Photo credit: Henry P. Huerta  
  This billboard was too controversial for a Los Angeles car wash that pressured the billboard company to take it down shortly after it went up.  
 
Photo credit: Henry P. Huerta  
  AFL-CIO President John Sweeney with Los Angeles car wash workers.  
 

Looks like a billboard supporting workers’ rights is too controversial for the corporate hacks who seem to run Los Angeles.

The billboard, outside the Vermont Hand Wash in downtown L.A., carried this “radical” statement: “Wash Away Injustice! Support Carwash Workers.” Before it was unveiled, the Vermont Hand Wash, one of the most notorious anti-worker car washes in the city, pressured CBS Billboard to pull it down before a rally took place in support of car wash workers who are fighting to join a union to improve conditions in the industry. Nevermind that the language and design of the billboard had been approved in advance.

As the workers took down the sign, car wash workers and their supporters chanted, “Shame on you!” and “Don’t take it down!” The rally, with hundreds of workers in the Los Angeles area joining AFL-CIO President John Sweeney, members of Congress and local union, clergy and community leaders for the unveiling, carried on below the symbolically blank billboard.

Henry Huerta, director of the Community-Labor-Environmental Action Network (CLEAN) campaign, said:

We came here today to unveil a billboard with a message to Angelinos to “Support Carwash Workers” in their struggle against exploitation by the owners of this carwash. Unfortunately, the company that owns this billboard caved to pressure from the Pirian family. They have violated our First Amendment Rights to Free Speech and are complicit in this employer’s violation of workers’ rights to Free Association. SHAME ON CBS BILLBOARD! AND SHAME ON THE PIRIAN FAMILY!

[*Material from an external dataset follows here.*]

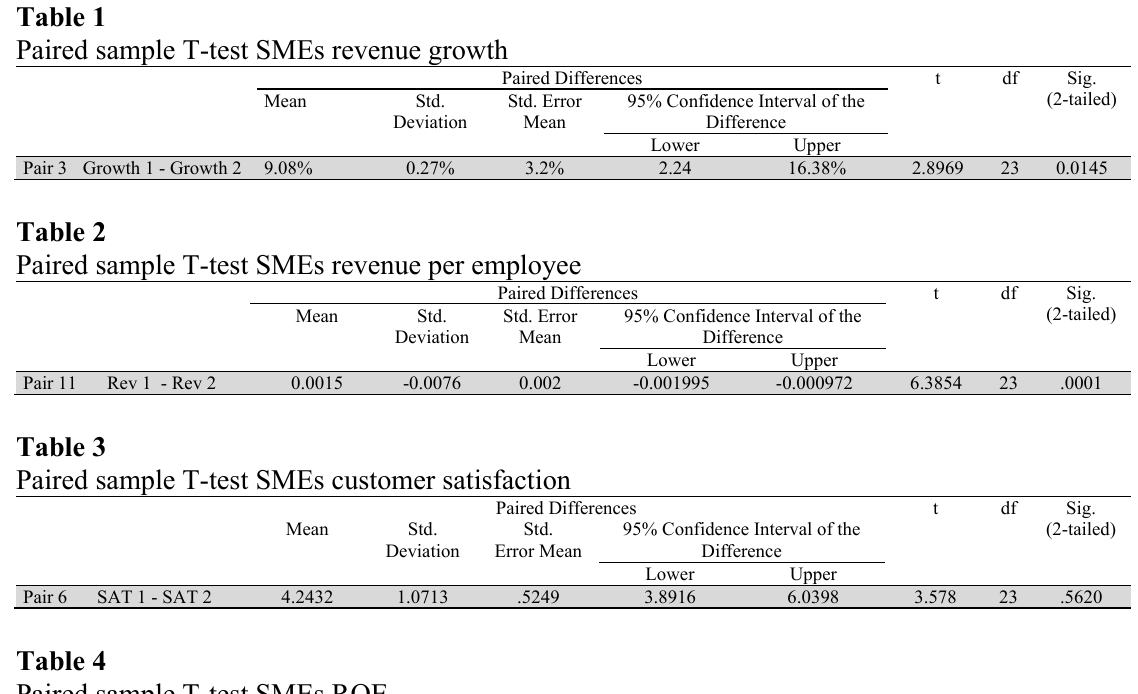
Paired Differences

Earlier this year, the Los Angeles City Attorney filed criminal charges against Benny and Nisan Pirian, the owners, and Manuel Reyes, manager of the Vermont Hand Wash, with 220 counts of criminal misconduct altogether—including conspiracy, witness intimidation, grand theft, brandishing a deadly weapon, failure to pay wages and failure to comply with wage orders of the state’s Industrial Welfare Commission regulating workplace conditions.